Take a Hebrew myth (the Golem) and an Arabic myth (the Jinni) and juxtapose them in New York a century ago. Use excellent English and original phrases, and what you get is a very readable novel. I recommend this highly. The narrator was adept at changing accents.
First of all George Guidall could read the dictionary and have me entranced for hours! But I also enjoyed this story more than I thought I would... it contains a bit of fantasy, with a little history of New York's lower east side with a splash of the middle east. It is a story that shows supernatural creatures in very real life human dilemmas as well as fantastical dilemmas and at the same time weaves in the human characters every day struggles and interactions. All the while dealing with the subjects of morality and religion.
I had never heard of a Golem but it is a creature of Jewish folklore. Of course we all have expectations of what a Jinni is but they are not realized in this story. This story makes you believe that it is indeed possible that we are living along side mythical creatures in our everyday lives! It is sort of a fairy tale for adults a little along the lines of Neil Gaiman's Stardust if not a bit more melancholy but If you enjoyed that I believe you will also enjoy this story.
Mentor Coach, Author, Coach Trainer
Exquisite writing and performance! This book has everything I want:
Enough (but not too many) rich characters with special skills
Explorations into the power of relationships and community
Insider perspectives into diverse cultures and religions
The complex flavor of New York City
I'm eagerly awaiting for your next book, Helene!
Fantastically macabre. A dark comedy that touched my heart. Oh how we wonder about the beholder's eyes and thoughts....and words spoken as we turn our backs. What can protect us from getting rip apart by that cruelty? Solitude? Magic? Violence? Kindness from others?
Welcome to New York all you misfits and strangers. Enjoy!
The book describes a 1899 world in which Golems and Jinnis actually exist. It does a good job at making that interesting and believable, and also paints a good picture of the historical time. It is quite poetic at times.
The main characters are a little shallow, a little flat (the Golem more than the Jinni). I expected to see some sort of spiritual quest, some development in which they learn how to cope with their own nature, some greater significance in their actions, but the story follows more like a sequence of haphazard events, although it does get a little better at the end.
At points the books is too long and slow. I love long books but in this one there were parts in which nothing much was actually happening, to the point that listening to it felt a bit like work.

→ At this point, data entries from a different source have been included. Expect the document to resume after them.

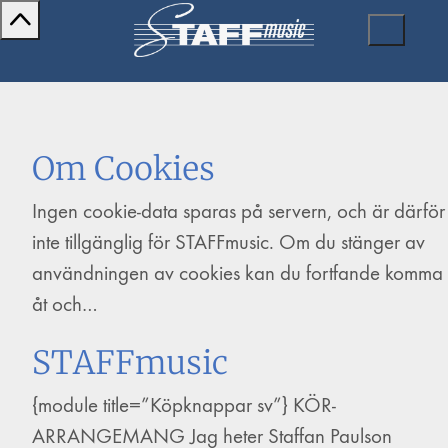
Om Cookies
Ingen cookie-data sparas på servern, och är därför
inte tillgänglig för STAFFmusic. Om du stänger av
användningen av cookies kan du fortfande komma
åt och…
STAFFmusic
{module title=”Köpknappar sv”} KÖR-
ARRANGEMANG Jag heter Staffan Paulson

The narrator performance is very good; he gave very distinct voices to each character and he had this unusual cadence that made his sentences very interesting.
I am still glad I read it but I was expecting a really top-notch book given all the raving reviews.
POSSIBLE SPOILERS AHEAD:
Even though there is a suggestion all along that the Jinni and the Golem will fall in love, there is no romance chemistry in between them. The only thing they share is being mythical creatures in 1899 New York and they *do* have a lot of *friendship* chemistry, but the idea that they would fall in love was very unconvincing to me.
Fascinating. Well-wriiten. Satisfying.
Too many to list. The book is full of arcane information, good characters, and an excellent plot.